((

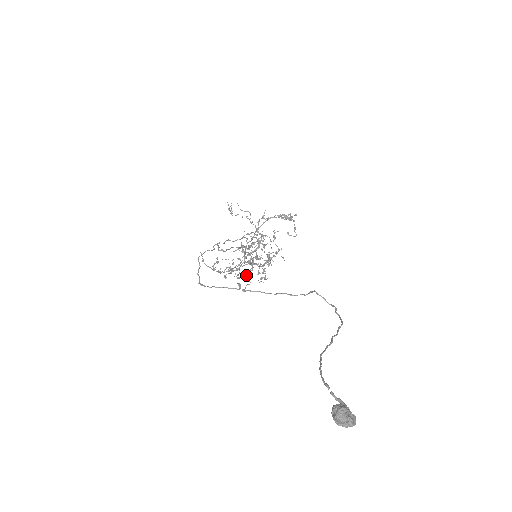
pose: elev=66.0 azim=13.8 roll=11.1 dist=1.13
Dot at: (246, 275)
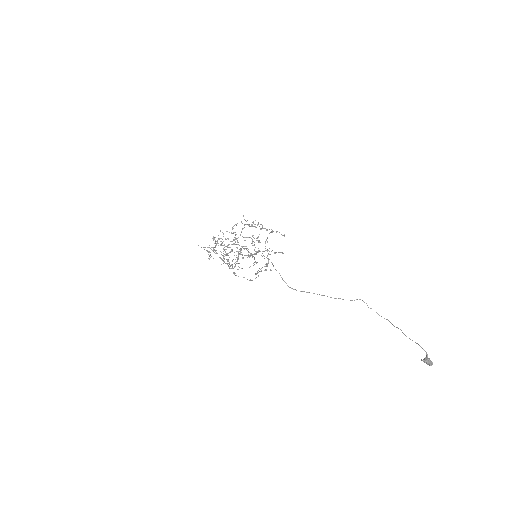
Dot at: occluded
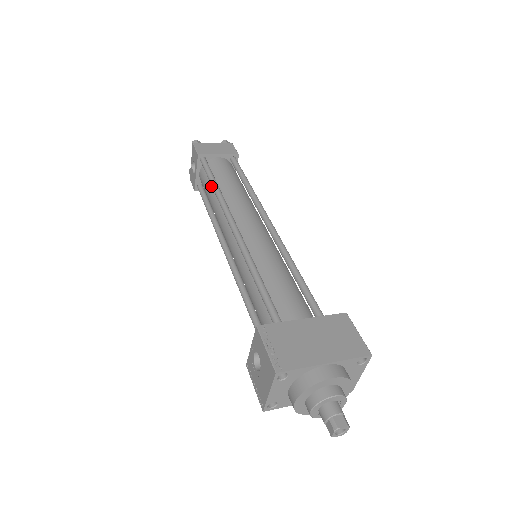
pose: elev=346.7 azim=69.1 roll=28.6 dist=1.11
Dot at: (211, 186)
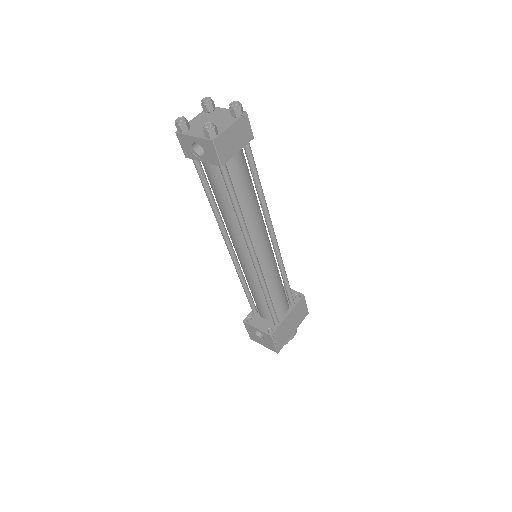
Dot at: (228, 197)
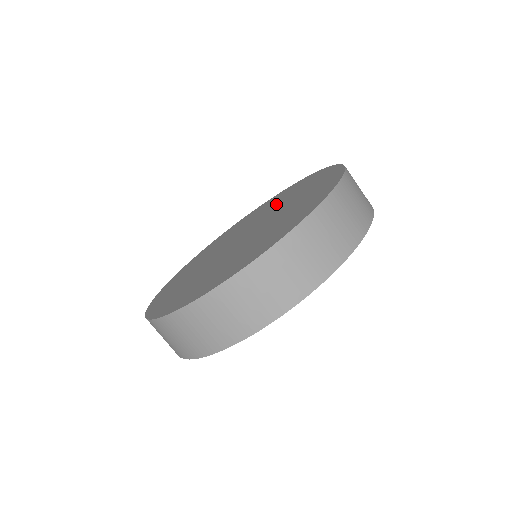
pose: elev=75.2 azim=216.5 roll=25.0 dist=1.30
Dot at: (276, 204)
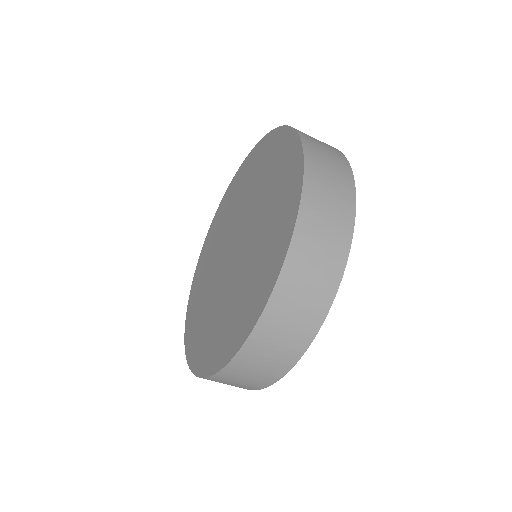
Dot at: (249, 188)
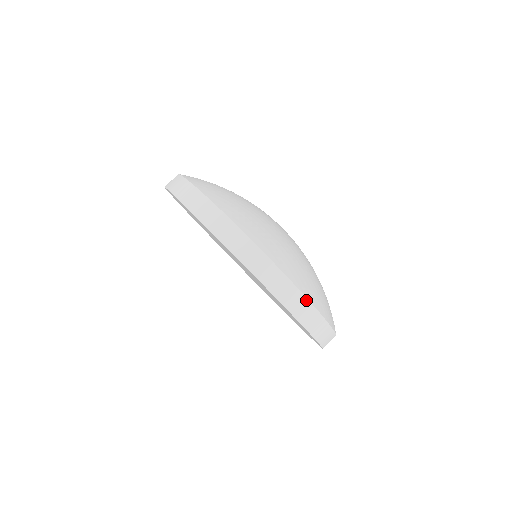
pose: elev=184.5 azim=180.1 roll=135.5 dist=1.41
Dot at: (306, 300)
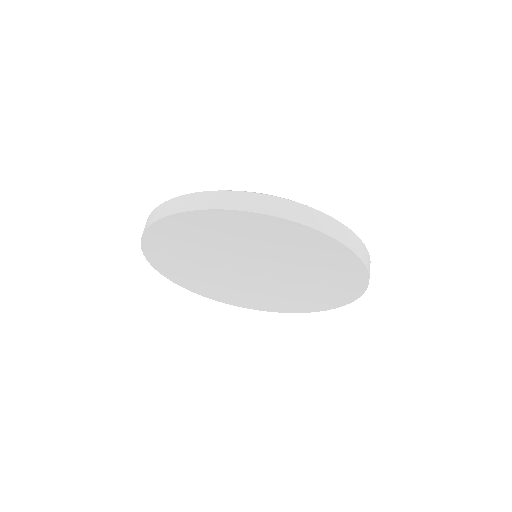
Dot at: (210, 193)
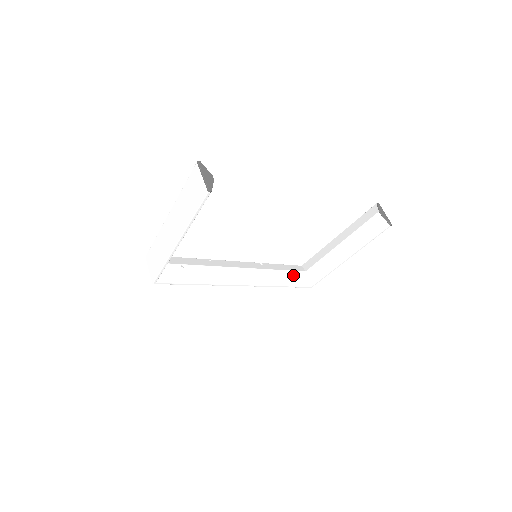
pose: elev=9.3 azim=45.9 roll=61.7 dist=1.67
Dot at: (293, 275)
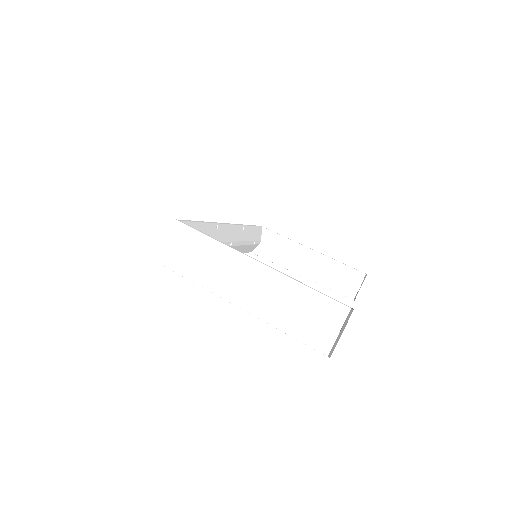
Dot at: (252, 245)
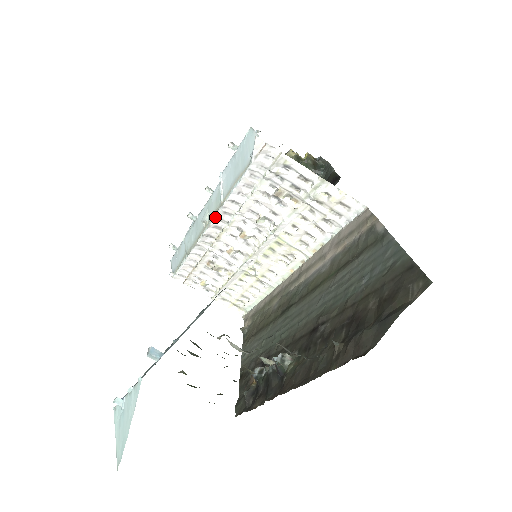
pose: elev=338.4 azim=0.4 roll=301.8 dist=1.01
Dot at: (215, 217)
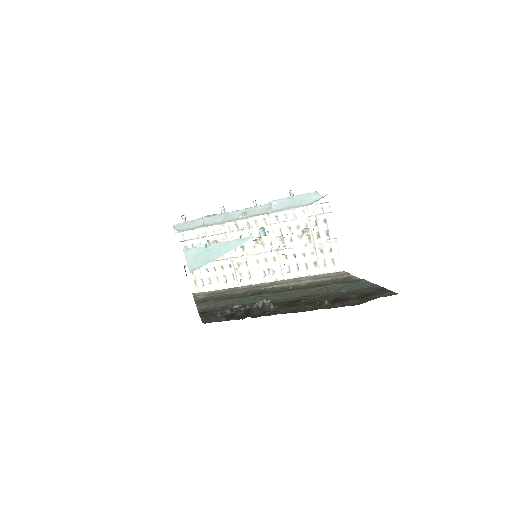
Dot at: (256, 217)
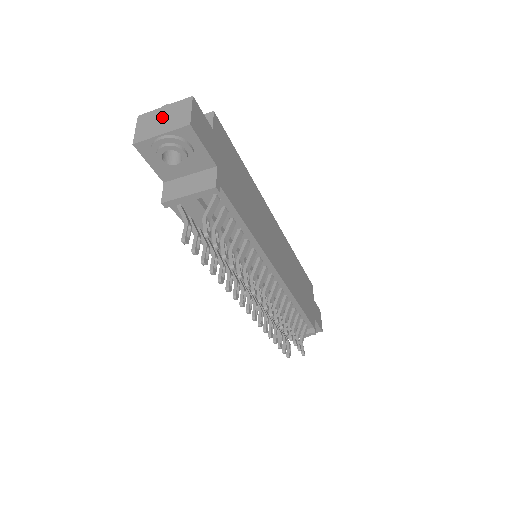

))

**Problem statement**
Copy out all of the data above line for line, without including the pictures.

**Complete response**
pose: elev=66.0 azim=13.8 roll=11.1 dist=1.13
Dot at: (246, 275)
Dot at: occluded
pose: elev=346.7 azim=69.1 roll=28.6 dist=1.11
Dot at: (211, 186)
Dot at: (228, 197)
pose: elev=75.2 azim=216.5 roll=25.0 dist=1.30
Dot at: (276, 204)
Dot at: (249, 188)
pose: elev=184.5 azim=180.1 roll=135.5 dist=1.41
Dot at: (306, 300)
Dot at: (210, 193)
pose: elev=9.3 azim=45.9 roll=61.7 dist=1.67
Dot at: (293, 275)
Dot at: (252, 245)
pose: elev=338.4 azim=0.4 roll=301.8 dist=1.01
Dot at: (215, 217)
Dot at: (256, 217)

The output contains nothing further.